Tang Xiaolu, Ying Ruochen, Yao Xinmin, Li Guanghao, Wu Changcheng, Tang Yiyuli, Li Zhida, Kuang Bishan, Wu Feng, Chi Changsheng, Du Xiaoman, Qin Yi, Gao Shenghan, Hu Songnian, Ma Juncai, Liu Tiangang, Pang Xinghuo, Wang Jianwei, Zhao Guoping, Tan Wenjie, Zhang Yaping, Lu Xuemei, Lu Jian
State Key Laboratory of Protein and Plant Gene Research, Center for Bioinformatics, School of Life Sciences, Peking University, Beijing 100871, China.
State Key Laboratory of Genetic Resources and Evolution, Kunming Institute of Zoology, Center for Excellence in Animal Evolution and Genetics, Chinese Academy of Sciences, Kunming 650223, China.
Sci Bull (Beijing). 2021 Nov 30;66(22):2297-2311. doi: 10.1016/j.scib.2021.02.012. Epub 2021 Feb 6.
The pandemic due to the severe acute respiratory syndrome coronavirus 2 (SARS-CoV-2), the etiological agent of coronavirus disease 2019 (COVID-19), has caused immense global disruption. With the rapid accumulation of SARS-CoV-2 genome sequences, however, thousands of genomic variants of SARS-CoV-2 are now publicly available. To improve the tracing of the viral genomes' evolution during the development of the pandemic, we analyzed single nucleotide variants (SNVs) in 121,618 high-quality SARS-CoV-2 genomes.
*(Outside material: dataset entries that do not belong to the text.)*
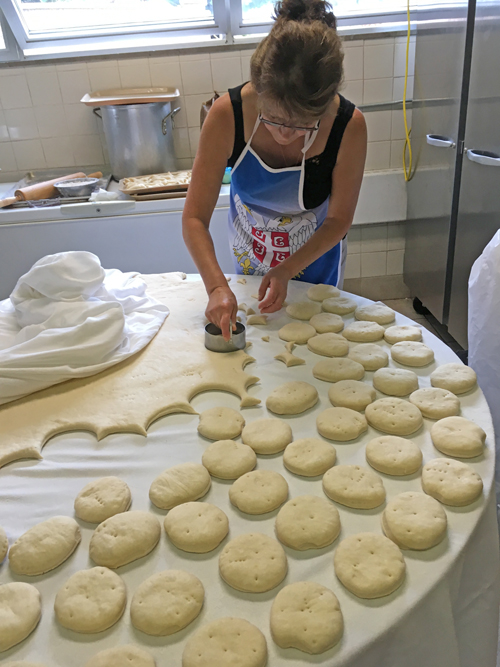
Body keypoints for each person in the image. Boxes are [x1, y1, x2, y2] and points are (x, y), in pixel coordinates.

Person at [182, 0, 367, 340]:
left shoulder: (348, 127)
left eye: (301, 126)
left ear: (325, 107)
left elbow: (339, 220)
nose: (284, 135)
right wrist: (216, 288)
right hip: (250, 268)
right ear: (260, 92)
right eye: (273, 119)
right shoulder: (227, 116)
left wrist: (286, 271)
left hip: (317, 273)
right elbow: (194, 219)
We divided these viral genomes into two major lineages (L and S) based on variants at sites 8782 and 28144, and further divided the L lineage into two major sublineages (L1 and L2) using SNVs at sites 3037, 14408, and 23403. Subsequently, we categorized them into 130 sublineages (37 in S, 35 in L1, and 58 in L2) based on marker SNVs at 201 additional genomic sites. This lineage/sublineage designation system has a hierarchical structure and reflects the relatedness among the subclades of the major lineages. We also provide a companion website (www.covid19evolution.net) that allows users to visualize sublineage information and upload their own SARS-CoV-2 genomes for sublineage classification. Finally, we discussed the possible roles of compensatory mutations and natural selection during SARS-CoV-2's evolution. These efforts will improve our understanding of the temporal and spatial dynamics of SARS-CoV-2's genome evolution.
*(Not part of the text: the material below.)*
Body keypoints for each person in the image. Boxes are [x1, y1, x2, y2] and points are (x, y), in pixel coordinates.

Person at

由严重急性呼吸综合征冠状病毒2(SARS-CoV-2)引起的大流行,即2019冠状病毒病(COVID-19)的病原体,已在全球造成巨大破坏。然而,随着SARS-CoV-2基因组序列的迅速积累,现在已有数千个SARS-CoV-2基因组变体公开可用。为了更好地追踪大流行发展过程中病毒基因组的进化,我们分析了121618个高质量SARS-CoV-2基因组中的单核苷酸变体(SNV)。我们根据8782和28144位点的变体将这些病毒基因组分为两个主要谱系(L和S),并使用3037、14408和23403位点的SNV将L谱系进一步分为两个主要亚谱系(L1和L2)。随后,我们根据另外201个基因组位点的标记SNV将它们分为130个亚谱系(S中有37个,L1中有35个,L2中有58个)。这种谱系/亚谱系指定系统具有层次结构,反映了主要谱系的亚分支之间的相关性。我们还提供了一个配套网站(www.covid19evolution.net),用户可以在该网站上可视化亚谱系信息,并上传自己的SARS-CoV-2基因组进行亚谱系分类。最后,我们讨论了SARS-CoV-2进化过程中补偿性突变和自然选择可能发挥的作用。这些努力将增进我们对SARS-CoV-2基因组进化的时空动态的理解。